TASK BRIEF: Starting at the line that contains "right eye: (118, 64)" and stopping after the last line, set down the listing exactly as it is. Add nothing.

DATASET ENTRIES section start

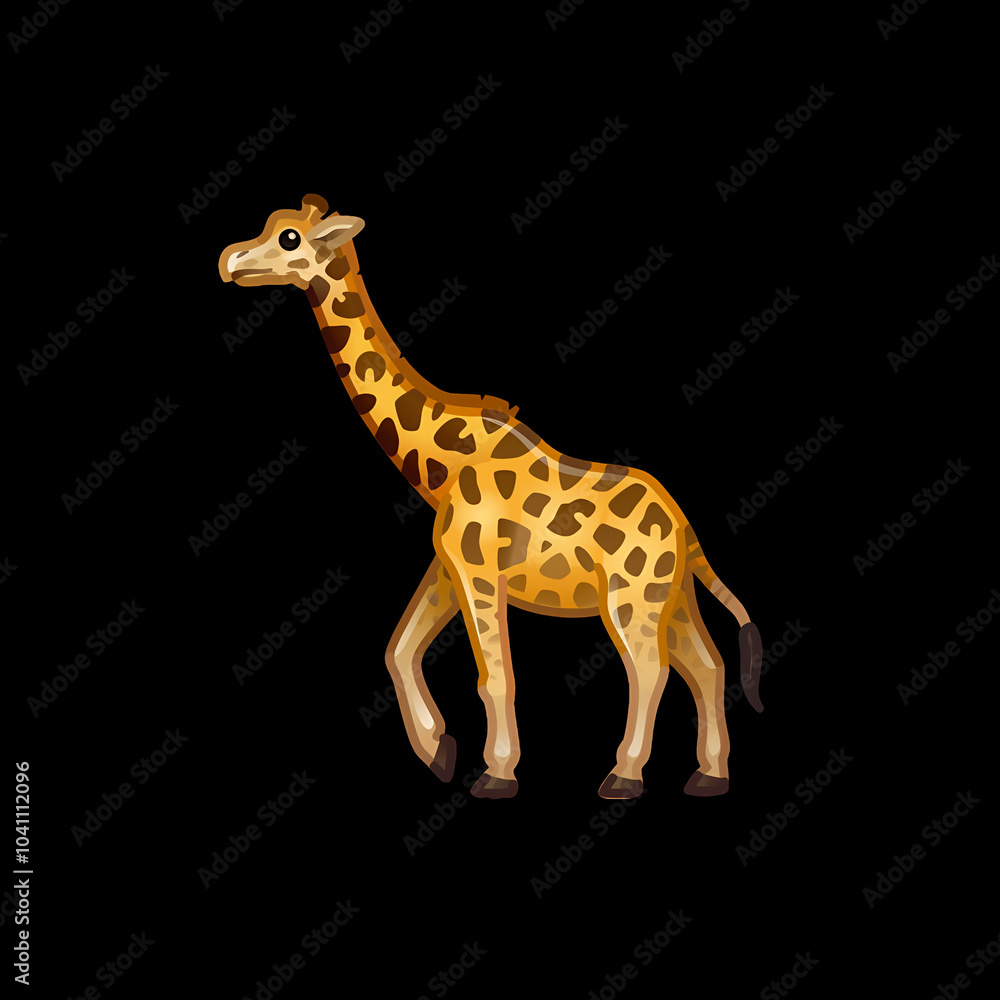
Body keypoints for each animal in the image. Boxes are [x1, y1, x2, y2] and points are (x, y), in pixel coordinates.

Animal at [218, 194, 763, 800]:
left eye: (289, 238)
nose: (230, 261)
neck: (443, 461)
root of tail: (685, 529)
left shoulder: (481, 570)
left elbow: (494, 675)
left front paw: (496, 775)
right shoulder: (448, 565)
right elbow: (398, 649)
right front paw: (440, 752)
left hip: (633, 596)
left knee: (651, 669)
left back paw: (623, 777)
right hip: (672, 596)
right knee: (707, 665)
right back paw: (709, 776)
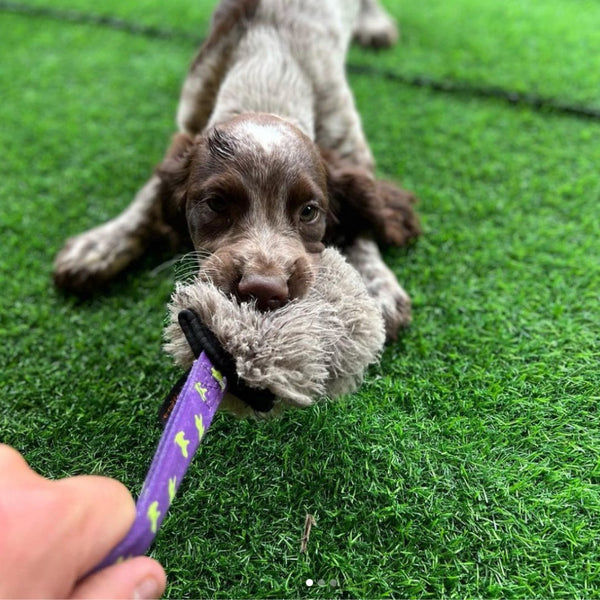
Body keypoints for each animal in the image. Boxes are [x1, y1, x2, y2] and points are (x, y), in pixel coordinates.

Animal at [55, 0, 422, 340]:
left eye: (308, 211)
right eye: (217, 204)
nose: (263, 290)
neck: (271, 71)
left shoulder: (348, 143)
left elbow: (366, 216)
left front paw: (373, 287)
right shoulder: (189, 120)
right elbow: (150, 195)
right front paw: (99, 246)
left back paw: (373, 23)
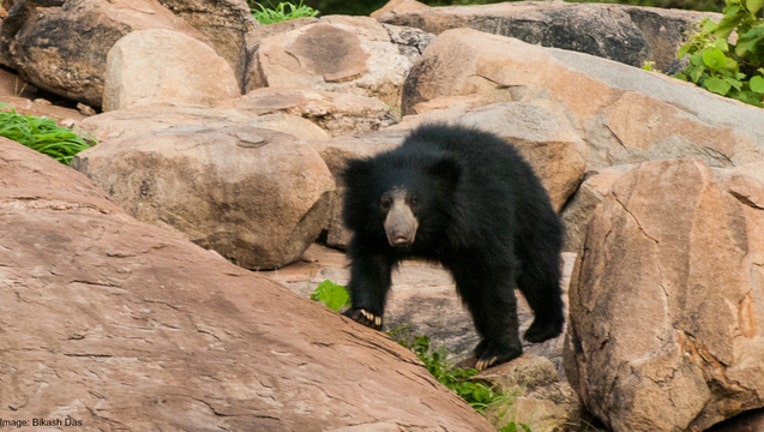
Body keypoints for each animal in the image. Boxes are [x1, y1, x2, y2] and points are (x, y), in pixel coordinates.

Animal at [341, 123, 565, 370]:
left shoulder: (478, 219)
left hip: (528, 214)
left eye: (415, 201)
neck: (432, 229)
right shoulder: (372, 229)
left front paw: (497, 354)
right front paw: (366, 315)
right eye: (384, 202)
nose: (399, 235)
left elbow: (494, 277)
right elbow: (370, 263)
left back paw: (542, 329)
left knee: (537, 269)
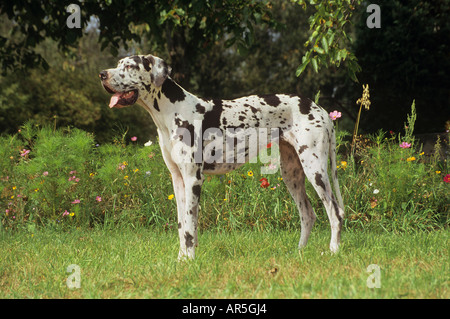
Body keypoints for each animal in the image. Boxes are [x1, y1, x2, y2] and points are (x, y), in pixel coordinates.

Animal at [98, 54, 344, 260]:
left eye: (130, 66)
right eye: (118, 64)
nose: (102, 74)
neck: (171, 111)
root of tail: (320, 109)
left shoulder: (193, 179)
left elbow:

DATASET ENTRIES section end

EXERCISE RESPONSE:
right eye: (118, 64)
nose: (102, 74)
neck: (171, 111)
root of tail: (320, 109)
left shoulder: (193, 179)
left elbow:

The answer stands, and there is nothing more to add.